GREENFIELD — Attention all Hancock County dogs: Bentley the wonder reading dog is in the weeds and needs a little help.
For over three years, Bentley the Great Pyrenees has been listening to area kids read at schools, libraries and local businesses, and he’s gotten so good at it, even four legs can’t keep up with the demand.
“He’s very much outnumbered,” Bentley’s owner, Nickie Scott, said recently as Bentley prepped to listen to Jane Mosier’s St. Michael School third–graders read by allowing his belly to be scratched.
Currently, Bentley sees about 200 kids each week, calmly listening as they read aloud to him. Only he knows what’s truly going on: The big white dog is quietly helping kids improve their reading skills.
“The kiddos are in a very safe environment when they’re reading to him,” said Mosier, who started with Bentley with her pre-kindergarten class about four years ago. “Nobody is judging them, and they’re more comfortable and confident.
“(Students) really look forward to having Bentley here. The days he doesn’t come they’re very upset,” Mosier said.
Given the high demand, Woofs and Books, the Noblesville-based non-profit that promotes dual goals of pet adoption and reading development, is recruiting suitable dogs to help Bentley out.
Scott, who is Woofs and Books organizer for Hancock and Johnson counties, said the group is seeking “calm, mature” dogs that can be trained for the role.
Those who think their pet has the right stuff to sit with a class of kids can go online to www.woofsandbooks.org to fill out an application, which will be followed by Scott’s initial evaluation.
“We’re looking for dogs that don’t jump, mouth, bite, that are good with kids and other people,” Scott said.
Canines that pass the first cut must then advance through the American Kennel Club’s “Canine Good Citizen” test before they’re allowed to listen.
Currently there are four dogs acting as reading buddies in some capacity in Hancock County, Scott said.

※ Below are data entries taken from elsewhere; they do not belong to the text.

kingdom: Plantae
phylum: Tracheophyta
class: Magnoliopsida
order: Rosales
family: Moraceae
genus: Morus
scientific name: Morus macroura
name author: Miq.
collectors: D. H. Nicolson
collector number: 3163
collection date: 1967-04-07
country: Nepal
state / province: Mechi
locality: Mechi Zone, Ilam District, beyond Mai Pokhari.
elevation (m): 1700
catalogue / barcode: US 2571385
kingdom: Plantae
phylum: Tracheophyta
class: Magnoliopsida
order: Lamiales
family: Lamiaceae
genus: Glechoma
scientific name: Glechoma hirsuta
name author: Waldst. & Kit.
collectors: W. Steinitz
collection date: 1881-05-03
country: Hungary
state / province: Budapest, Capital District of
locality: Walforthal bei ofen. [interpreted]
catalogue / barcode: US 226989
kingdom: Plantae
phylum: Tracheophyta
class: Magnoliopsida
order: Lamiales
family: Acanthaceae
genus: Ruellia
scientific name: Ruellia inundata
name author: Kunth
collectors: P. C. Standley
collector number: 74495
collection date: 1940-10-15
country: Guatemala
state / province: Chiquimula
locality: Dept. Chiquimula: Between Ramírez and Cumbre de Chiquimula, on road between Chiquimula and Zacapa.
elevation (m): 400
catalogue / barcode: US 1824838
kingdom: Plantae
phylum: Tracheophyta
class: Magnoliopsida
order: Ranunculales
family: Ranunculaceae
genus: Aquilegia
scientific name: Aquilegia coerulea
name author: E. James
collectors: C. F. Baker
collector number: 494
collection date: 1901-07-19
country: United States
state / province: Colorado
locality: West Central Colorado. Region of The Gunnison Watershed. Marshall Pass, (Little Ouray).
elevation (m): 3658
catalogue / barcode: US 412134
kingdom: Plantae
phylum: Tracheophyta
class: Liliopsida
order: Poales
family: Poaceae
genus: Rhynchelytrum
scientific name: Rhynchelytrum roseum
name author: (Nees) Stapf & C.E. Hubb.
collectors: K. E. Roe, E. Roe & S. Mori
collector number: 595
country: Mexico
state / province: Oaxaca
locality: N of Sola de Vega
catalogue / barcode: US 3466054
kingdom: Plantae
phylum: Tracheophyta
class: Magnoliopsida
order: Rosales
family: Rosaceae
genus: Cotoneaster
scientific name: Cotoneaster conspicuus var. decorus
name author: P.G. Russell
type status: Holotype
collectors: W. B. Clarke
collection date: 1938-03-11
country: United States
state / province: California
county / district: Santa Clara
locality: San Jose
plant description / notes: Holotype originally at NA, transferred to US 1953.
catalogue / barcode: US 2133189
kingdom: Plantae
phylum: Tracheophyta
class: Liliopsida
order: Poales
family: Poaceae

However, next year, the program hopes to add additional agencies and schools.
And there’s more to the job than just sitting quietly while kids read.
“When (Bentley) comes into the classroom, he becomes part of the classroom,” Scott said.
“Bentley is very comforting,” said Mosier. “He can sense if it’s been a bad morning, and when he gets here, you can feel the tension easing. It’s been a great program.
Owen Sickels, one of Mosier’s students who recently read Bentley a science lesson on undersea animals, said it was important that the dog simply allows him to read.
“He doesn’t make corrections when you make mistakes,” Sickels said.
Becky Teeguarden, owner of Greenfield’s Nutty Mutt, where Bentley makes regular appearances, said he and dogs like him must have the ability to connect with what they’re doing and those they’re doing it for.
“He’s all about it, and he takes it very seriously,” Teeguarden said. “What I love is how the kids love him. They relax, and that helps their self confidence. They really make a connection.”
Scott said Books and Woofs is looking to add as many dogs as it can to meet the growing demand.